**Problem description:** Nothing but the lines from the start of the records through the line that contains "San Hô; Ca Nô" is to be copied, and each is to be copied exactly.

*** Opening of Extracted records ***

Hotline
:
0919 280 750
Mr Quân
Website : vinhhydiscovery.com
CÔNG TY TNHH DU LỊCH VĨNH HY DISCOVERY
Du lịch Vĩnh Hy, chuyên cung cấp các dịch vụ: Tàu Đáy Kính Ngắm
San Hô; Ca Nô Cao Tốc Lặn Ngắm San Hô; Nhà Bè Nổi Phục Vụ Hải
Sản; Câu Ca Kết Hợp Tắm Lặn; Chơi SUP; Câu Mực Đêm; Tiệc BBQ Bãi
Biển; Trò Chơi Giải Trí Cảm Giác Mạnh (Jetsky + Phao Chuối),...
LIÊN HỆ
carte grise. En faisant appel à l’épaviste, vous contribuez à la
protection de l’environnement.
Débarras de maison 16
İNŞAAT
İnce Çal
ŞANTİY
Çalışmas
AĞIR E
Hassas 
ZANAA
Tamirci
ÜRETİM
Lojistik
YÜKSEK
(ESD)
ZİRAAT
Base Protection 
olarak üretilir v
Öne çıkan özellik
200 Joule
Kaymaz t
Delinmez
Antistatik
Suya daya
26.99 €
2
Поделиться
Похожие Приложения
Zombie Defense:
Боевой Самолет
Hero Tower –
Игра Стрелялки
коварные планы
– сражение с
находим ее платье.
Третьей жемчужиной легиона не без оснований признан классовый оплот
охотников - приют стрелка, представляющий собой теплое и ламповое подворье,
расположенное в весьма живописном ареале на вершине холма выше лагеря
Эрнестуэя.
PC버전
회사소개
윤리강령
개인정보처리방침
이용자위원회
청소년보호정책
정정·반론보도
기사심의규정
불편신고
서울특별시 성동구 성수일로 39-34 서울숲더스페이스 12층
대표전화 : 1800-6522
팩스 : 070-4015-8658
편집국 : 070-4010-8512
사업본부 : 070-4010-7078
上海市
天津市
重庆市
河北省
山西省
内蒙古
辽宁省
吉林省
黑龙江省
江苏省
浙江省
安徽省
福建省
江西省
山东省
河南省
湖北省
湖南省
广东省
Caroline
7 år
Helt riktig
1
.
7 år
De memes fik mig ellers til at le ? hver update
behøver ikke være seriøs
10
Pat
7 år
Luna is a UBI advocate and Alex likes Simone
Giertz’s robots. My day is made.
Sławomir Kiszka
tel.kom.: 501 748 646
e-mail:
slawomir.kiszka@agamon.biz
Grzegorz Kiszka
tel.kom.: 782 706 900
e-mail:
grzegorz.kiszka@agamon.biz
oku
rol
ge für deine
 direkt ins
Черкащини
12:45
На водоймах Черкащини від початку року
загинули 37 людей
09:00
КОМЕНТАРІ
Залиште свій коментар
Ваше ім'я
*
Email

*** Close of Extracted records ***

**Worked solution:**
Hotline
:
0919 280 750
Mr Quân
Website : vinhhydiscovery.com
CÔNG TY TNHH DU LỊCH VĨNH HY DISCOVERY
Du lịch Vĩnh Hy, chuyên cung cấp các dịch vụ: Tàu Đáy Kính Ngắm
San Hô; Ca Nô Cao Tốc Lặn Ngắm San Hô; Nhà Bè Nổi Phục Vụ Hải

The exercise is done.